I want to take some time and explain how the Java API is implemented since, as I discovered while making MITIE's Java API, there aren't clear instructions for doing this anywhere on the internet. So hopefully this little tutorial will help you if you decide to make a similar Java binding to a C++ library.  So to begin, let's think about the requirements for a good Java binding:
  • You should be able to compile it from source with a simple command
  • A user of your library should not need to edit or configure anything to compile the API
  • The compilation process should work on any platform
  • Writing JNI is awful so you shouldn't have to do that
This pretty much leads you to Swig and CMake which are both great tools.  However, finding out how to get CMake to work with Swig was painful and is pretty much what this blog post is about.  Happily, it's possible to do and results in a very clean and easy to use mechanism for creating Java APIs.  In particular, you can compile MITIE's Swig/CMake based Java API using the usual CMake commands:
mkdir build
cd build
cmake ..
cmake --build . --config Release --target install
That creates a jar file and shared library file which together form the MITIE Java API.  Let's run through a little example to see how you can define new Java APIs.  Imagine you have created a simple C++ API that looks like this:
void printSomeString (const std::string& message);

class MyClass {
public:
    std::vector<std::string> getSomeStrings() const;
};
and you want to be able to use it from Java.  You just need to put this C++ API in a header file called swig_api.h and include some Swig commands that tell it what to call std::vector<std::string> in the generated Java API.  So the contents of swig_api.h would look like:
// Define some swig type maps that tell swig what to call various instantiations of
// std::vector.
#ifdef SWIG
%include "std_string.i"
%include "std_vector.i"
%template(StringVector)         std::vector<std::string>;
#endif

#include <string>
#include <vector>

void printSomeString (const std::string& message);

class MyClass {
public:
    std::vector<std::string> getSomeStrings() const;
};
The next step is to create a CMakeLists.txt file that tells CMake how to compile your API.  In our case, it would look like:

cmake_minimum_required (VERSION 2.8.4)

project(example)
set(java_package_name  edu.mit.ll.example)
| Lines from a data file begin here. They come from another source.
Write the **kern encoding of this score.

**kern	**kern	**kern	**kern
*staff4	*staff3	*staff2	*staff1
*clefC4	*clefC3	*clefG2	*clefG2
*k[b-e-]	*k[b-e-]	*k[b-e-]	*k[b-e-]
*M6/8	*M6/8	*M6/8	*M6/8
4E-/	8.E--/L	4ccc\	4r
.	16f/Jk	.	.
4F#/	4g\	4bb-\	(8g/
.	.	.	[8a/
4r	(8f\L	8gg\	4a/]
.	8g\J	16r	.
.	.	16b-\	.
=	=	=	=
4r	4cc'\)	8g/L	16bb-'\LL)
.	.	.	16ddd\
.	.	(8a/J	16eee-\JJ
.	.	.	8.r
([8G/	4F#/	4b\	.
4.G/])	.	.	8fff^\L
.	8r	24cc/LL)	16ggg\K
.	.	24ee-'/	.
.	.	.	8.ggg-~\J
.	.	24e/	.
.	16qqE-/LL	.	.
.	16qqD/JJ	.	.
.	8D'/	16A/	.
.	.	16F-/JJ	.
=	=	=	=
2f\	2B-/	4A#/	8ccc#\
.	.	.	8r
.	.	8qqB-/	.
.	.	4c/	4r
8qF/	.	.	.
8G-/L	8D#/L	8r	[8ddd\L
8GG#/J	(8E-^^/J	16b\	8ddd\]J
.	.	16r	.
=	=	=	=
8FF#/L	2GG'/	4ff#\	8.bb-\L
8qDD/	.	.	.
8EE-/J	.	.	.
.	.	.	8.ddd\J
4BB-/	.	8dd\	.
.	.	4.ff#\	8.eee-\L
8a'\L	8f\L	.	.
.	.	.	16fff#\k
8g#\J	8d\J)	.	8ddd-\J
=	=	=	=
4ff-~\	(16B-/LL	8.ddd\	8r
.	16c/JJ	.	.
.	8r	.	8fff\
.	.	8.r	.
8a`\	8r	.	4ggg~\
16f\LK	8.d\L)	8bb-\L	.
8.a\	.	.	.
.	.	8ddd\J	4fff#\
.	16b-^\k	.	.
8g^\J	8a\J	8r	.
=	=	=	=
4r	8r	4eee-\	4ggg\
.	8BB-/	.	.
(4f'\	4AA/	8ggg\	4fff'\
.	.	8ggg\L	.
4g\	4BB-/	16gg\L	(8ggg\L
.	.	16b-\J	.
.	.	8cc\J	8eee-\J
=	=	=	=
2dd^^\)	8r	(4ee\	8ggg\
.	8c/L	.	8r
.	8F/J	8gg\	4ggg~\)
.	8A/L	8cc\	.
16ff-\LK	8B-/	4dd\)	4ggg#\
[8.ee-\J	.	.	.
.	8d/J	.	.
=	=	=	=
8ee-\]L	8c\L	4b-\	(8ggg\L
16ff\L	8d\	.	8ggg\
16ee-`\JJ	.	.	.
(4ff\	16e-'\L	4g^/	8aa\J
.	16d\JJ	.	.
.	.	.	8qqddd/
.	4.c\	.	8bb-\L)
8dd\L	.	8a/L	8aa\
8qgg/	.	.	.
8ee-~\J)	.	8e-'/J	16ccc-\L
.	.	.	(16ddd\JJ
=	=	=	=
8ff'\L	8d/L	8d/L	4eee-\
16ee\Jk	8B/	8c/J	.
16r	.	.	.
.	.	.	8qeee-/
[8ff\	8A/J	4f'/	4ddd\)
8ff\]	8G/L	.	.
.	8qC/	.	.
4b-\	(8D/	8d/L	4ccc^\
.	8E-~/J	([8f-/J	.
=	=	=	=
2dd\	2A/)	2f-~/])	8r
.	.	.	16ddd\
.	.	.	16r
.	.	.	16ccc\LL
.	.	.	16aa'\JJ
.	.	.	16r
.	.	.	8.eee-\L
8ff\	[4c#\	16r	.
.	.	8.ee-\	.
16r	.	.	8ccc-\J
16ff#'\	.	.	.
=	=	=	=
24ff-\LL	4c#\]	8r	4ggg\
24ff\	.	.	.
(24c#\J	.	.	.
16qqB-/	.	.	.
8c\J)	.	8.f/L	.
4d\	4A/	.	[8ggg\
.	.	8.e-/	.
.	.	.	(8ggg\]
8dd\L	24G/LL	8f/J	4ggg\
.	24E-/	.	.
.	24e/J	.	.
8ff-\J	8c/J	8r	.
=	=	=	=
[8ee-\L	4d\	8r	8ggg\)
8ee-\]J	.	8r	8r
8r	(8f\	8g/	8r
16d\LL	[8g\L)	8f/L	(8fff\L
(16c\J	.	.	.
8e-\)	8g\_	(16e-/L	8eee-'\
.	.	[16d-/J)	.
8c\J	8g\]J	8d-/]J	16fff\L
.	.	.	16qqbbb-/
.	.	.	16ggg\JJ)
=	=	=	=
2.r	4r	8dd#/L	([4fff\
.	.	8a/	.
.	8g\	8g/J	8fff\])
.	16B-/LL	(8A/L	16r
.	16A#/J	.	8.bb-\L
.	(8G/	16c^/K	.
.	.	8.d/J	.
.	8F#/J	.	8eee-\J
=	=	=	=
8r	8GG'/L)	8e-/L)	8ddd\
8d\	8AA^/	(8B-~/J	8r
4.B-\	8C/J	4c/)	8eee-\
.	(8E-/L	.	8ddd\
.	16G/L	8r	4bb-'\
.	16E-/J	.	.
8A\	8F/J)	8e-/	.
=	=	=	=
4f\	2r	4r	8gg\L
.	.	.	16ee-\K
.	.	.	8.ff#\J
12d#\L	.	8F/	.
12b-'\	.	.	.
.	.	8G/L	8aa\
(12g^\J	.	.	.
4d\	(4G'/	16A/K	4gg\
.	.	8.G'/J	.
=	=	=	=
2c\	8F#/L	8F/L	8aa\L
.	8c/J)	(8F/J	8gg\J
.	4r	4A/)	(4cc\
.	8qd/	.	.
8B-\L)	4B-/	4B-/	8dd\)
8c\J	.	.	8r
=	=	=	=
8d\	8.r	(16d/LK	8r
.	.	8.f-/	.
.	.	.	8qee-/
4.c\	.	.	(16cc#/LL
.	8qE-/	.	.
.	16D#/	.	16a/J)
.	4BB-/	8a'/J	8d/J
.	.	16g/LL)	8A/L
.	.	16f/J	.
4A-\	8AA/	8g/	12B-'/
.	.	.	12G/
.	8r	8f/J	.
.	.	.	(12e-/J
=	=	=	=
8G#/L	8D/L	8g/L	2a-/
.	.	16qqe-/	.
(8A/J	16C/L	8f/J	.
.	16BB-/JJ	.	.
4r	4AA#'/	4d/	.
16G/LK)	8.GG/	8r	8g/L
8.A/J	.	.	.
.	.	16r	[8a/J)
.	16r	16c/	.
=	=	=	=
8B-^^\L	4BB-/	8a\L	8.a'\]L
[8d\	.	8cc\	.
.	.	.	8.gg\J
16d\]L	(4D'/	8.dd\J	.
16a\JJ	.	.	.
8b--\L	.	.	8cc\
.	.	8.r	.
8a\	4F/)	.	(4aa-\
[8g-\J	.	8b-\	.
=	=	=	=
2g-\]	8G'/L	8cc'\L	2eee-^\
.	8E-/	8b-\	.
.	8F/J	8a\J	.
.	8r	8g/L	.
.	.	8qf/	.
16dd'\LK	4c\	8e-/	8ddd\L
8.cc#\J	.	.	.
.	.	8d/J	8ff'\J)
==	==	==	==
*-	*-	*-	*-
# List the source files you want to compile into the Java API.  These contain 
# things like implementations of printSomeString() and whatever else you need.
set(source_files my_source.cpp another_source_file.cpp )

# List the folders that contain your header files
include_directories( . )

# List of libraries to link to.  For example, you might need to link to pthread
set(additional_link_libraries pthread)

# Tell CMake to put the compiled shared library and example.jar file into the
# same folder as this CMakeLists.txt file when the --target install option is
# executed. You can put any folder here, just give a path that is relative to
# the CMakeLists.txt file.
set(install_target_output_folder .)

include(cmake_swig_jni)
That's it.  Now you can compile your Java API using CMake and you will get an example.jar and example.dll or libexample.so file depending on your platform.  Then to use it you can write java code like this:
import edu.mit.ll.example.*;
public class Example {
    public static void main(String args[]) {
        global.printSomeString("hello world!");

        MyClass obj = new MyClass();
        StringVector temp = obj.getSomeStrings();
        for (int i = 0; i < temp.size(); ++i)
            System.out.println(temp.get(i));
    }
}
and execute it via:
javac -classpath example.jar  Example.java
java -classpath example.jar;. -Djava.library.path=. Example

assuming the examle.jar and shared library are in your current folder.  Note that Linux or OS X users will need to use a : as the classpath separator rather than ; as is required on Windows.  But that's it!  You just made a Java interface to your C++ library.  You might have noticed the include(cmake_swig_jni) statement though.  That is a bunch of CMake magic I had to write to make all this work, but work it does and on different platforms without trouble.  You can see a larger example of a Java to C++ binding in MITIE's github repo using this same setup.